■ Work to do
(a) In the configuration page below, why is OCR off by default?
(b) From the configuration page below, print the passage starting at "Scheduler: Starting (re)crawls" and ending at "webservice (i.e. webcron).".

■ Document excerpt
● ● ● ●

Sie sind hier

Konfiguration

Die Anleitung zur Konfiguration ist bisher nur in Englisch verfügbar:

Standard installations and most parts should be usable out of the box without further configuration.
You have not to configure the complex options described below, but you can (i.e. to enable OCR).

User interface

Config file

The config file of the user interface is /var/www/search/config/config.php

UI language

The default language is english.

To switch the language of the user interface to german set the option $language to de

# Set language to german
$language = "de";

Scheduler: Starting (re)crawls automatically

If you dont use filemonitoring (and even then you should sometimes recrawl, if something failed or was changed at a bad moment), you should recrawl data sources from time to time automatically.

If you use our connectors and want most flexibility use cron and write a cronjob using our command line tools into a crontab or you call our webservice (REST-API) from a script or another webservice (i.e. webcron).

If you use Apache ManifoldCF for imports, there is a scheduler built in there. Just set the time in the web admin interface.

File indexer

Config file

Config file for indexing files: /etc/solr/solr-connector-files

OCR (text recognition in graphical formats)

OCR is off by default, because it slows down indexing. It uses many processor ressources and will need many seconds for each graphic file.

Enable OCR

Install the package tesseract-ocr (included in your linux distribution):

apt-get install tesseract-ocr

Set option enable_ocr in the global config /etc/solr/enhancer_ocr or in the config of the connector:

#Enable OCR
enable_ocr=True

If you enabled OCR, should enable OCR for images inside PDF files, too, since many PDF files are scans and do contain much text data only as graphics:

Set option enable_ocr_pdf:

#Enable OCR for images inside PDF files
enable_ocr_pdf=True

OCR language

Setting OCR language to an other language than english:

  1. Install the tesseract language package (for german: tesseract-ocr-deu). See the list of available languages for debian or ubuntu.

● ● ● ●

■ Supplied entries

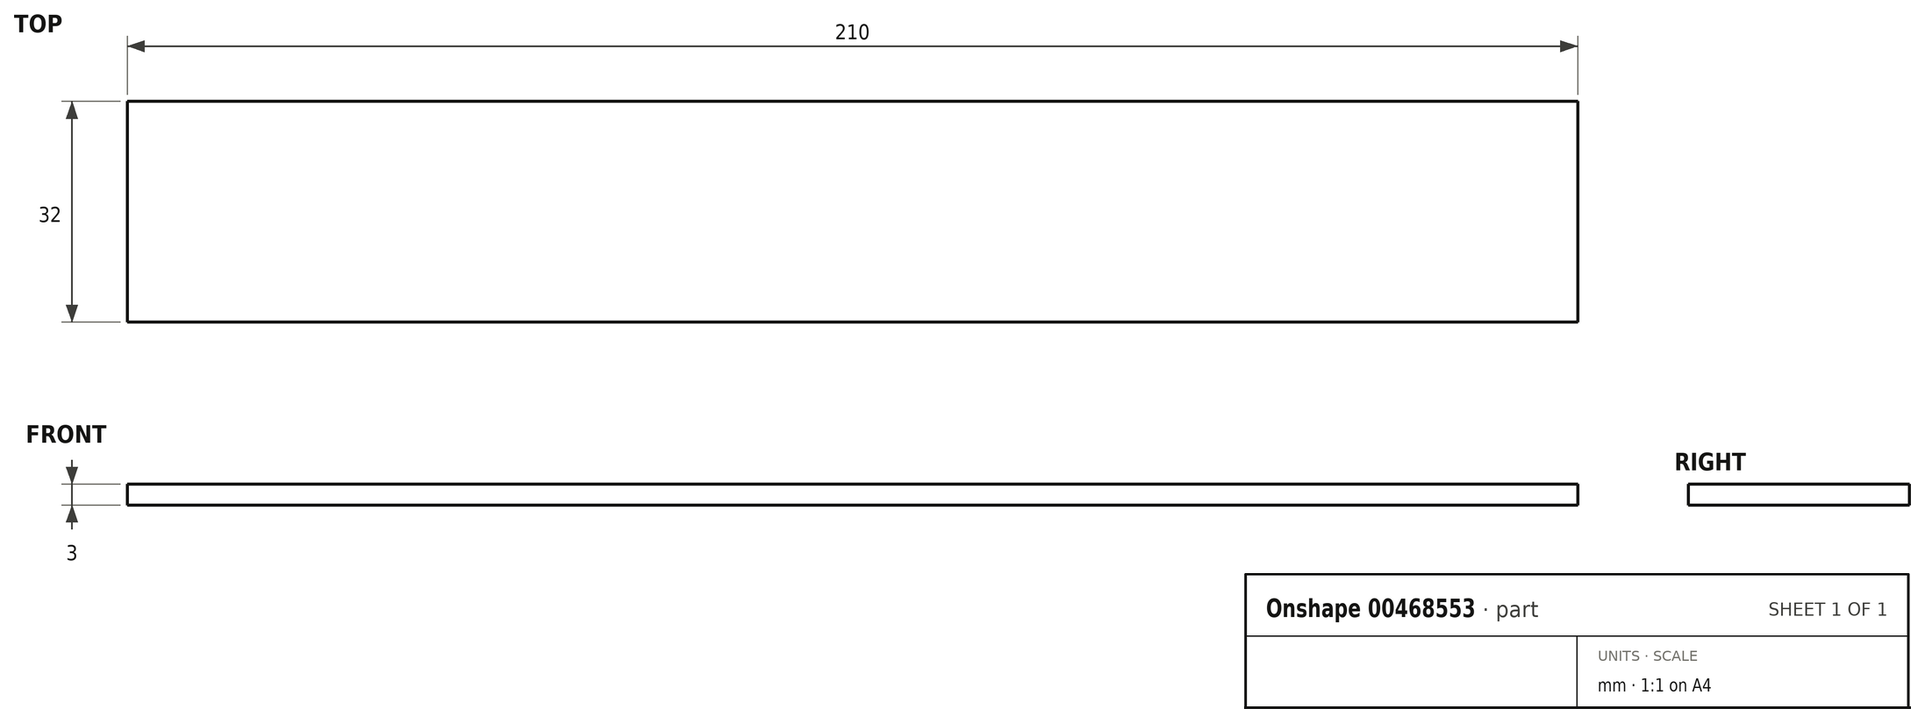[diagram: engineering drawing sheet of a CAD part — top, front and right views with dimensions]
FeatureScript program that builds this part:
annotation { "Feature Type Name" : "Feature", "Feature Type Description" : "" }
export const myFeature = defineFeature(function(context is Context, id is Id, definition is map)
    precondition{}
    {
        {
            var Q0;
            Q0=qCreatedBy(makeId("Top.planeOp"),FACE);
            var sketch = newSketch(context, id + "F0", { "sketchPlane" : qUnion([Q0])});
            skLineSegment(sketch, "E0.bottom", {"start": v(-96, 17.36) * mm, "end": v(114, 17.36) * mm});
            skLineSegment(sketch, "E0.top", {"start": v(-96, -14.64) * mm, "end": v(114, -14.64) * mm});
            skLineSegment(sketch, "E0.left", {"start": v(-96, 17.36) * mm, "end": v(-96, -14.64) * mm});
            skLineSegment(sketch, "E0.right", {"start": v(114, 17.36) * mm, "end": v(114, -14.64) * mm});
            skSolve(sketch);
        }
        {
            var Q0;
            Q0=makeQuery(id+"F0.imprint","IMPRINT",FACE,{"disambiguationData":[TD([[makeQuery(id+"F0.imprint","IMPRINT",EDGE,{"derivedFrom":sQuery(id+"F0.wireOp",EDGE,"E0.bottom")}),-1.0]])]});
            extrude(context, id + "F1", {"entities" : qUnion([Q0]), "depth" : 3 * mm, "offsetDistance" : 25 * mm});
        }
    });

● ● ● ●

■ Response list
(a) Because it slows down indexing.

(b)
Scheduler: Starting (re)crawls automatically

If you dont use filemonitoring (and even then you should sometimes recrawl, if something failed or was changed at a bad moment), you should recrawl data sources from time to time automatically.

If you use our connectors and want most flexibility use cron and write a cronjob using our command line tools into a crontab or you call our webservice (REST-API) from a script or another webservice (i.e. webcron).